◆ **Task instructions**
Copy the records again, starting with the line with "order: Hymenoptera" and going on through the line with "scientific name: Thalasseus bergii". Swap in "vernacular name" wherever "common name" appears, and keep everything else unchanged.

◆ **Provided material**
########################################

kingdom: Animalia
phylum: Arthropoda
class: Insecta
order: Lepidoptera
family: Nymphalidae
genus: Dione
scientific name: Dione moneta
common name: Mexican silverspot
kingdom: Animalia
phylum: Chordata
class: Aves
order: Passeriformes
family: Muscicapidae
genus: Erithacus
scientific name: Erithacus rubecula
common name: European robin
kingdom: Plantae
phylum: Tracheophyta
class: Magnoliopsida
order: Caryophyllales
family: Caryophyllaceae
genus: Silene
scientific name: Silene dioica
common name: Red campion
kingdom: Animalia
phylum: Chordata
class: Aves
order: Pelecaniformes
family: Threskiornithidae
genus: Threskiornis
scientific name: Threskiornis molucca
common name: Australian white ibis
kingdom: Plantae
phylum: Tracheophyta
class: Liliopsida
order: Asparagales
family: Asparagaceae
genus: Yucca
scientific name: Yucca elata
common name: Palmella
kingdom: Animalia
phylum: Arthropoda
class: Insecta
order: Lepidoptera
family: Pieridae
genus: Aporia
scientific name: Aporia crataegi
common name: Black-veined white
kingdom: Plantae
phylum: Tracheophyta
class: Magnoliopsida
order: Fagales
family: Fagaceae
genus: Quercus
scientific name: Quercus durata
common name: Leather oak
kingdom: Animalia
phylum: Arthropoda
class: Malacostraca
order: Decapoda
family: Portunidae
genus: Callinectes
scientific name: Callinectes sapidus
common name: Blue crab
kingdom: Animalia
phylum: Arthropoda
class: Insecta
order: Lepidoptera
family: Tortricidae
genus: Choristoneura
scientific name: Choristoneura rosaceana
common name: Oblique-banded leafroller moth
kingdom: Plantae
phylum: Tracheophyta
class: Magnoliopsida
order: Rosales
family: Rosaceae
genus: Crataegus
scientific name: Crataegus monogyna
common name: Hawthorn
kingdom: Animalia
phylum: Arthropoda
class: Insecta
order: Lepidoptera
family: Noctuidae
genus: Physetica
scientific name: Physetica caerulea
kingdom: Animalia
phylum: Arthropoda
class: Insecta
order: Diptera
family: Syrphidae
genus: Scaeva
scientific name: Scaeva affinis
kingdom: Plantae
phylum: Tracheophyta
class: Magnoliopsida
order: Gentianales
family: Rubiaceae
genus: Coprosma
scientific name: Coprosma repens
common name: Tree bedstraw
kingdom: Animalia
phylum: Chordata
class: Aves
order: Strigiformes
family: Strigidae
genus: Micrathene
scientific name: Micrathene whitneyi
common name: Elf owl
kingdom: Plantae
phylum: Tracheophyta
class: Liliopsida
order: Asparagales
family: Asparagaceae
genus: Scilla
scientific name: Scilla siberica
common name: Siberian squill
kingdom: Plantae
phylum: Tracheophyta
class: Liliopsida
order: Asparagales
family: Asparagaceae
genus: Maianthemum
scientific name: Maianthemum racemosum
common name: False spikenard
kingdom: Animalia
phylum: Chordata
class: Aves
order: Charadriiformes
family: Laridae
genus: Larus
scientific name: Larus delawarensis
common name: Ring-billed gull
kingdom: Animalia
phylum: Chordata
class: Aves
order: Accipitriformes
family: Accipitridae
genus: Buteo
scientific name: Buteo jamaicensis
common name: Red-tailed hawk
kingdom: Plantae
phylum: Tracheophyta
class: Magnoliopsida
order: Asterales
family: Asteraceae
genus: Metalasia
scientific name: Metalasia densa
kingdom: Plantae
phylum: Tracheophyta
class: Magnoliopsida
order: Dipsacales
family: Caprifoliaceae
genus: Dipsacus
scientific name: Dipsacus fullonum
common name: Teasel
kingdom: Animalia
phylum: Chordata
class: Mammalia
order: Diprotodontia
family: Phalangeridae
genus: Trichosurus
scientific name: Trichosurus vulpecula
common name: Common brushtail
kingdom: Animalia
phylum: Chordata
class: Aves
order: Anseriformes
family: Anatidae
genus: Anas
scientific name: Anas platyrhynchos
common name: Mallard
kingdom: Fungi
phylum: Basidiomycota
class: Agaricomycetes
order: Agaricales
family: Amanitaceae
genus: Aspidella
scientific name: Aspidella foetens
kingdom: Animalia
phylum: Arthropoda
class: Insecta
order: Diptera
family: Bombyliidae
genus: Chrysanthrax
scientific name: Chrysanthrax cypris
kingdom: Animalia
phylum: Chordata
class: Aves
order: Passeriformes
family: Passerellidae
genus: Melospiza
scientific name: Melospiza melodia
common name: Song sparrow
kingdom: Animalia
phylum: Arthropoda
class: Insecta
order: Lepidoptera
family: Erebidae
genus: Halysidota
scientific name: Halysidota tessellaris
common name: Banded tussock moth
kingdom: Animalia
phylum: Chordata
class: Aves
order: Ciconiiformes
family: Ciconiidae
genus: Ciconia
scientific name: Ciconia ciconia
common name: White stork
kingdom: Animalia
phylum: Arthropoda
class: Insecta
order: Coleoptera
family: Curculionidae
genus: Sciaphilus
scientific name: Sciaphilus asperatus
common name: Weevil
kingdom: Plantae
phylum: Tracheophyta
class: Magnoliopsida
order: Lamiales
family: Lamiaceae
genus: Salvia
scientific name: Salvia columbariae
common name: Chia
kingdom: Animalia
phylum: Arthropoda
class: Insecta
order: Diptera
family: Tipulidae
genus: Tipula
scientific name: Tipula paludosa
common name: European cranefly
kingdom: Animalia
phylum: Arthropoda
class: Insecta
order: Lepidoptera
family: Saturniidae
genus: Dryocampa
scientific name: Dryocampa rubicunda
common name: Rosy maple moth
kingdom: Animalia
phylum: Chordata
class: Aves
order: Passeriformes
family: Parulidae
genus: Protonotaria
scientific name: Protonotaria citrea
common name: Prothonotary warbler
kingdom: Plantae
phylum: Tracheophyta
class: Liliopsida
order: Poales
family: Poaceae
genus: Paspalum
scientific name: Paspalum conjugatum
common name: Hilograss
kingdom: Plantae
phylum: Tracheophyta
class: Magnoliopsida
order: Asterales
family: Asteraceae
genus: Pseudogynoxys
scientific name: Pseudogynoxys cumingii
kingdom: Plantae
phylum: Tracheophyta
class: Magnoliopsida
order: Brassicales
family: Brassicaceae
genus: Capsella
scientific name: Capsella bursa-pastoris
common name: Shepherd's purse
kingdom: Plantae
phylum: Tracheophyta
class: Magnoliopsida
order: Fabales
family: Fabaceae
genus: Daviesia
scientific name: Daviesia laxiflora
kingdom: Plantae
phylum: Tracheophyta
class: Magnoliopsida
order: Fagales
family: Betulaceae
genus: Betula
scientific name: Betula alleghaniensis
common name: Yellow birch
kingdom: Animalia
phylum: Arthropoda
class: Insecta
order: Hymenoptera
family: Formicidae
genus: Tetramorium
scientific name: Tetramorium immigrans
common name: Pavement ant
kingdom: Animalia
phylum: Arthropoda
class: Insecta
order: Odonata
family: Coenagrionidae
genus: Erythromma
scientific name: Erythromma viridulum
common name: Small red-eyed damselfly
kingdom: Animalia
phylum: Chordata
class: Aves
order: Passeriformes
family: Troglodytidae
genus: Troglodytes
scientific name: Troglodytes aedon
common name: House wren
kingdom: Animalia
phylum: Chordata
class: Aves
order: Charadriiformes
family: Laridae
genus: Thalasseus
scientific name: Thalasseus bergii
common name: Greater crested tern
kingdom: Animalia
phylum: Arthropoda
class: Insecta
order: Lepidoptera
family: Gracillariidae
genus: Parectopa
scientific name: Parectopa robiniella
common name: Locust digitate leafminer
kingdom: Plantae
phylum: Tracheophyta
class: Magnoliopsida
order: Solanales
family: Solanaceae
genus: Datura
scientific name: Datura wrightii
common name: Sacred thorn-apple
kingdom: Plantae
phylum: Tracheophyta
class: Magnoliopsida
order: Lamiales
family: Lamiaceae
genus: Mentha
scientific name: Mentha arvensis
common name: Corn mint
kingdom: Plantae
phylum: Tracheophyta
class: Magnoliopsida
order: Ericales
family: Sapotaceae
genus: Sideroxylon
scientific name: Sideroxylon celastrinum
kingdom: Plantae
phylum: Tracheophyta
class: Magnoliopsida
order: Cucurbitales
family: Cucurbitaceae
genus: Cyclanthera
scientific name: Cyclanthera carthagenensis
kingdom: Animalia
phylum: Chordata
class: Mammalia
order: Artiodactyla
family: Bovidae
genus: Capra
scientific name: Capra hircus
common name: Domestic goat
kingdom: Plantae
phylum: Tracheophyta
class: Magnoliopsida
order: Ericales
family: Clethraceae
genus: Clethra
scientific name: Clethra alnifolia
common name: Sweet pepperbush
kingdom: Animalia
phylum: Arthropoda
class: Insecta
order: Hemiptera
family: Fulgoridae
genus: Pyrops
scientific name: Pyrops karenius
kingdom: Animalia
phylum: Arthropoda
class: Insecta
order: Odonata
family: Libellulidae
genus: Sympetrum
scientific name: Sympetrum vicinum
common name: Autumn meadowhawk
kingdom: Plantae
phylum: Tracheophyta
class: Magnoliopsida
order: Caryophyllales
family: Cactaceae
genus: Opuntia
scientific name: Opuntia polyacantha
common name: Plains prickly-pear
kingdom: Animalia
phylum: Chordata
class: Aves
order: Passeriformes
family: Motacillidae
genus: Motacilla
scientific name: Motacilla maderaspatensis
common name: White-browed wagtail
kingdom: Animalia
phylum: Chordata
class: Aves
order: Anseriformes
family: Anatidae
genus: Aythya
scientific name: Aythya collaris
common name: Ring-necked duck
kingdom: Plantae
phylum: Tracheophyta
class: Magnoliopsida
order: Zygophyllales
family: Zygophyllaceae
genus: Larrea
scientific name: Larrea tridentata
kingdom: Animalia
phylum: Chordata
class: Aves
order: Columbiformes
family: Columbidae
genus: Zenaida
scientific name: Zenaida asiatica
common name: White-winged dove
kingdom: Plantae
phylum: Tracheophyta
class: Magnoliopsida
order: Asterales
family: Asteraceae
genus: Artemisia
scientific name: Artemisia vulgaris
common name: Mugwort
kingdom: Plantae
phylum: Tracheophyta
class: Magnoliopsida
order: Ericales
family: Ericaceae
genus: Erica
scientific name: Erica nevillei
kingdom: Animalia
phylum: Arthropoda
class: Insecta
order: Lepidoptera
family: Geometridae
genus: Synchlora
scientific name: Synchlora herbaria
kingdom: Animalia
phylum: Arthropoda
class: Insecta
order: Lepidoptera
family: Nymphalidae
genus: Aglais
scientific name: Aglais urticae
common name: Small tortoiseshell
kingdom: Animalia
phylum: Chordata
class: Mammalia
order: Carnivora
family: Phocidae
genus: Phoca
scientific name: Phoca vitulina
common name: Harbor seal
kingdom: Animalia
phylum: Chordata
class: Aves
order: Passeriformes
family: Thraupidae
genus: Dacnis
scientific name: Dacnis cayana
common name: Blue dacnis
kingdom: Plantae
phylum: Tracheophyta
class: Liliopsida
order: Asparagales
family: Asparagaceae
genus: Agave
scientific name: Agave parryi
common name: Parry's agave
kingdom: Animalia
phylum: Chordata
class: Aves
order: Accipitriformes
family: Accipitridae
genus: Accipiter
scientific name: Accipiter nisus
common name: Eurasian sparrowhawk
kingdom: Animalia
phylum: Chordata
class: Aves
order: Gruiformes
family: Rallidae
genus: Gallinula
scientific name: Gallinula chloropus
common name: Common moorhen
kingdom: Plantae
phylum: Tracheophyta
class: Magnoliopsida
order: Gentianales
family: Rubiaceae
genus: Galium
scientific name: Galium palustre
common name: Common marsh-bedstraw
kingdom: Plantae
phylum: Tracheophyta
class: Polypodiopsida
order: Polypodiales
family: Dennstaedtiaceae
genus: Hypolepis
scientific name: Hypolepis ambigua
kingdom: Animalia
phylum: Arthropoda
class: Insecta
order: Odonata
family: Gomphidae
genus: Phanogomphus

########################################

◆ **Output of the exercise**
order: Hymenoptera
family: Formicidae
genus: Tetramorium
scientific name: Tetramorium immigrans
vernacular name: Pavement ant
kingdom: Animalia
phylum: Arthropoda
class: Insecta
order: Odonata
family: Coenagrionidae
genus: Erythromma
scientific name: Erythromma viridulum
vernacular name: Small red-eyed damselfly
kingdom: Animalia
phylum: Chordata
class: Aves
order: Passeriformes
family: Troglodytidae
genus: Troglodytes
scientific name: Troglodytes aedon
vernacular name: House wren
kingdom: Animalia
phylum: Chordata
class: Aves
order: Charadriiformes
family: Laridae
genus: Thalasseus
scientific name: Thalasseus bergii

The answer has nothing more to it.